Render the records as a JSON list of strings with one string per line, omitting any blank lines.

·····

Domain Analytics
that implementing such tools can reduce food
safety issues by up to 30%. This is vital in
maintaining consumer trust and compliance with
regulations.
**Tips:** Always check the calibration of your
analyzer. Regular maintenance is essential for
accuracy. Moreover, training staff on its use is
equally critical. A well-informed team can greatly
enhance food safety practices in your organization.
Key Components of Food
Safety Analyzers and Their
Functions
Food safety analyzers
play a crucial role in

·····

§ **Exercise output**:
[
  "Domain Analytics",
  "that implementing such tools can reduce food",
  "safety issues by up to 30%. This is vital in",
  "maintaining consumer trust and compliance with",
  "regulations.",
  "**Tips:** Always check the calibration of your",
  "analyzer. Regular maintenance is essential for",
  "accuracy. Moreover, training staff on its use is",
  "equally critical. A well-informed team can greatly",
  "enhance food safety practices in your organization.",
  "Key Components of Food",
  "Safety Analyzers and Their",
  "Functions",
  "Food safety analyzers",
  "play a crucial role in"
]